▸ **Required action**
Only the lines from the line with "Delineate the connected" through the end of the records belong in your reply, copied exactly, with every picture left out.

Input: Begin

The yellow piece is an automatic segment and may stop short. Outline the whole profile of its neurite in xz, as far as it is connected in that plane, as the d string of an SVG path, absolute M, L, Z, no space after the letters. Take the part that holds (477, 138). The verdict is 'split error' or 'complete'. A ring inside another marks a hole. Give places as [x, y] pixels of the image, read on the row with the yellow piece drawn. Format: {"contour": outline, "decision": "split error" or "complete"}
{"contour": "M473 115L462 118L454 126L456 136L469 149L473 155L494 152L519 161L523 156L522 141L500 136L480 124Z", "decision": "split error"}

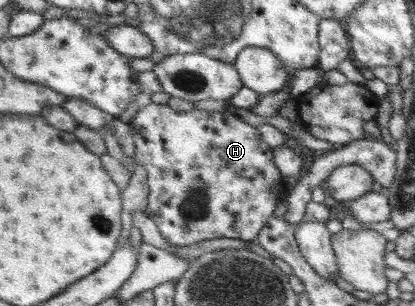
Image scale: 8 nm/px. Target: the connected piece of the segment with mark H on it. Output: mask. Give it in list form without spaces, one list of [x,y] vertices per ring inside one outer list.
[[[150,102],[147,106],[139,109],[134,117],[130,120],[132,133],[134,136],[135,147],[135,163],[141,163],[148,173],[148,183],[150,185],[151,193],[149,193],[149,209],[148,213],[156,221],[157,229],[161,231],[163,237],[175,245],[175,247],[189,247],[189,245],[195,245],[195,243],[201,243],[201,241],[209,241],[209,239],[217,239],[220,237],[227,237],[231,239],[244,239],[248,242],[255,242],[257,234],[259,233],[261,226],[265,225],[275,212],[275,199],[284,197],[287,192],[285,185],[282,183],[282,177],[280,171],[277,170],[275,161],[271,161],[271,149],[261,141],[259,133],[257,133],[257,127],[241,121],[237,115],[225,110],[222,113],[219,112],[207,112],[203,110],[192,109],[191,111],[175,111],[173,107],[164,104]]]

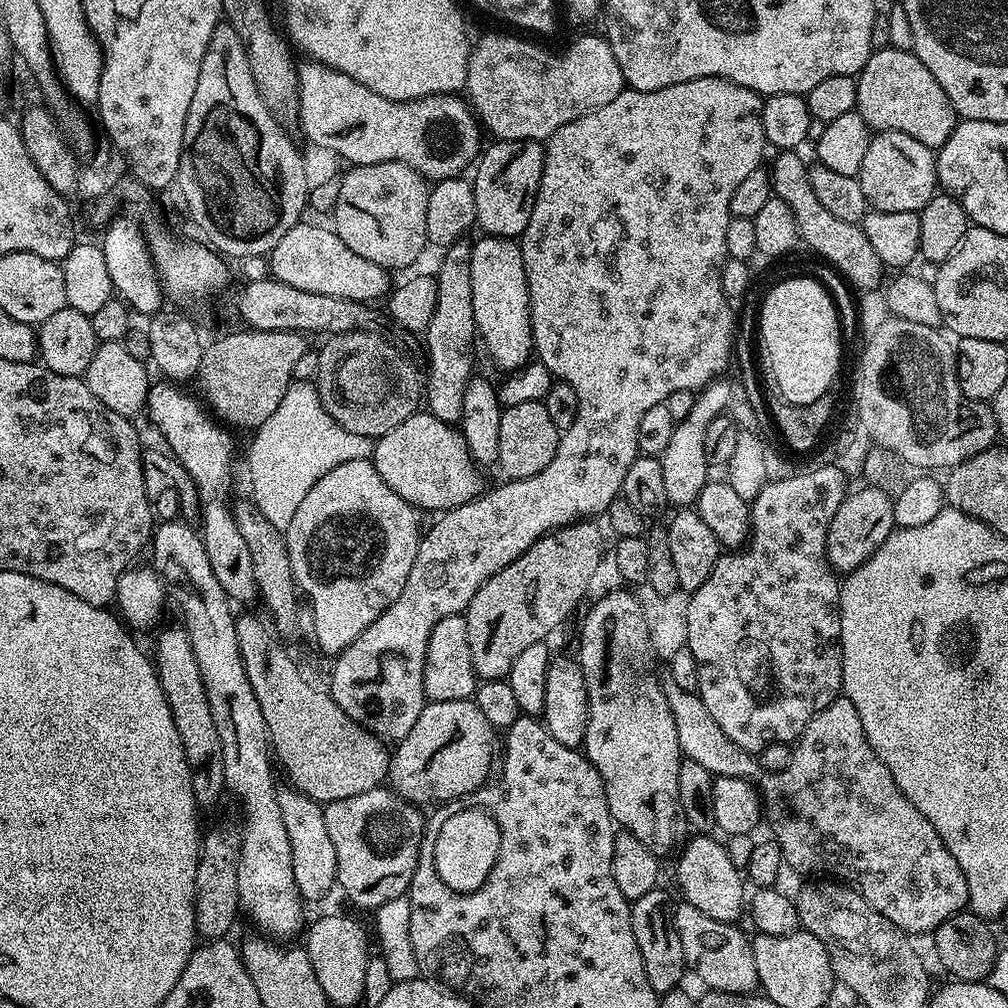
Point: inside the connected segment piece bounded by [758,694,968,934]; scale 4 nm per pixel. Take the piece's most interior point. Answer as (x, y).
(836, 809)

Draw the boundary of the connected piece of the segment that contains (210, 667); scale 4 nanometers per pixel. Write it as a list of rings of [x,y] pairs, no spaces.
[[[165,520],[155,525],[150,541],[152,552],[151,567],[160,573],[160,579],[169,589],[176,591],[176,600],[184,611],[183,627],[188,630],[190,644],[198,668],[202,670],[202,682],[206,686],[206,698],[210,698],[210,712],[214,714],[214,726],[222,738],[222,762],[224,763],[224,783],[229,793],[240,796],[240,808],[244,811],[242,831],[240,833],[240,857],[238,858],[238,898],[243,915],[248,915],[257,924],[265,937],[277,941],[287,941],[287,936],[301,935],[304,920],[305,901],[301,899],[298,886],[295,885],[293,859],[291,858],[289,835],[282,822],[279,805],[279,791],[276,778],[272,774],[274,757],[270,751],[270,741],[266,730],[266,718],[262,718],[262,709],[258,707],[258,698],[254,698],[254,689],[250,687],[250,678],[246,678],[246,666],[242,666],[242,654],[238,650],[237,613],[232,612],[233,601],[222,590],[222,582],[206,558],[206,546],[203,535],[192,529],[193,525],[179,520]]]

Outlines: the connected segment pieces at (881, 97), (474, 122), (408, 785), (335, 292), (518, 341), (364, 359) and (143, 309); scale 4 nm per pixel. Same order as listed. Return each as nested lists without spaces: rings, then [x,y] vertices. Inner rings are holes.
[[[891,46],[875,49],[864,69],[856,76],[856,85],[856,111],[873,130],[910,134],[910,138],[918,138],[922,146],[939,150],[956,129],[958,117],[950,98],[946,98],[946,90],[938,86],[938,78],[922,66],[913,51]]]
[[[304,62],[296,73],[298,80],[298,125],[304,131],[308,144],[326,146],[341,161],[349,165],[381,164],[397,160],[410,166],[429,182],[459,177],[473,167],[474,161],[482,151],[480,144],[481,125],[472,111],[467,99],[456,94],[446,96],[427,96],[417,100],[391,100],[382,98],[382,94],[374,94],[362,82],[350,78],[350,74],[339,72],[319,62]]]
[[[475,699],[425,703],[422,714],[418,714],[418,722],[414,722],[410,734],[398,741],[391,753],[387,783],[403,800],[417,806],[425,806],[424,804],[430,803],[431,800],[456,802],[467,798],[471,792],[484,787],[490,779],[488,771],[492,768],[492,736],[494,730],[490,722],[486,722],[482,710],[478,710]]]
[[[301,222],[295,224],[274,246],[267,257],[271,279],[294,286],[297,290],[310,290],[310,294],[326,294],[330,298],[346,298],[361,302],[376,302],[387,297],[389,269],[362,258],[338,238],[338,234],[328,226],[319,228],[316,224]]]
[[[487,234],[479,238],[480,241],[472,244],[470,258],[470,286],[476,335],[482,344],[484,340],[489,358],[498,367],[504,368],[505,373],[510,373],[529,363],[534,356],[526,266],[522,262],[522,250],[515,239]]]
[[[353,330],[351,332],[338,332],[327,337],[328,340],[324,345],[318,348],[318,370],[316,371],[315,386],[316,393],[320,396],[322,406],[326,410],[326,414],[330,414],[330,418],[334,418],[334,422],[338,422],[338,426],[342,426],[342,430],[350,430],[350,434],[358,434],[359,436],[371,436],[379,438],[385,436],[390,430],[394,430],[394,426],[398,426],[398,422],[406,422],[406,418],[410,418],[422,404],[422,376],[416,373],[416,368],[387,340],[387,335],[379,332],[361,332]]]
[[[117,215],[109,221],[104,238],[100,245],[106,259],[106,266],[113,291],[120,297],[134,312],[135,310],[145,316],[156,315],[163,309],[164,295],[160,287],[159,276],[156,267],[153,265],[151,254],[149,254],[148,241],[143,227],[128,216]]]

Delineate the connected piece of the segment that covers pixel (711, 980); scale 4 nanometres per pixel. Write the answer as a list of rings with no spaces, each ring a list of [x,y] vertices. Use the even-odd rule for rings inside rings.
[[[683,902],[675,905],[672,921],[682,942],[684,963],[691,971],[692,968],[696,971],[696,976],[705,984],[705,989],[729,994],[752,994],[757,991],[760,979],[754,966],[754,950],[749,937],[744,937],[736,929],[735,923],[727,924],[714,918],[706,918],[698,910],[698,906]]]

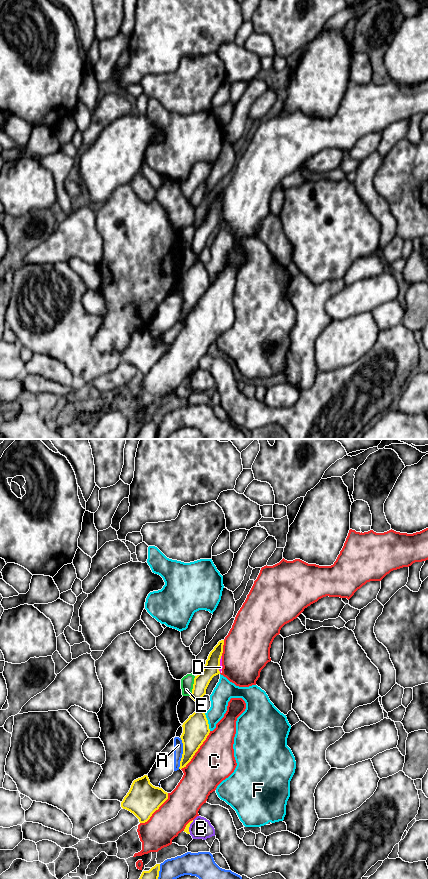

Input: End

▸ **Solution below**
Delineate the connected piece of the segment that covers pixel (711, 980); scale 4 nanometres per pixel. Write the answer as a list of rings with no spaces, each ring a list of [x,y] vertices. Use the even-odd rule for rings inside rings.
[[[683,902],[675,905],[672,921],[682,942],[684,963],[691,971],[692,968],[696,971],[696,976],[705,984],[705,989],[729,994],[752,994],[757,991],[760,979],[754,966],[754,950],[749,937],[744,937],[736,929],[735,923],[727,924],[714,918],[706,918],[698,910],[698,906]]]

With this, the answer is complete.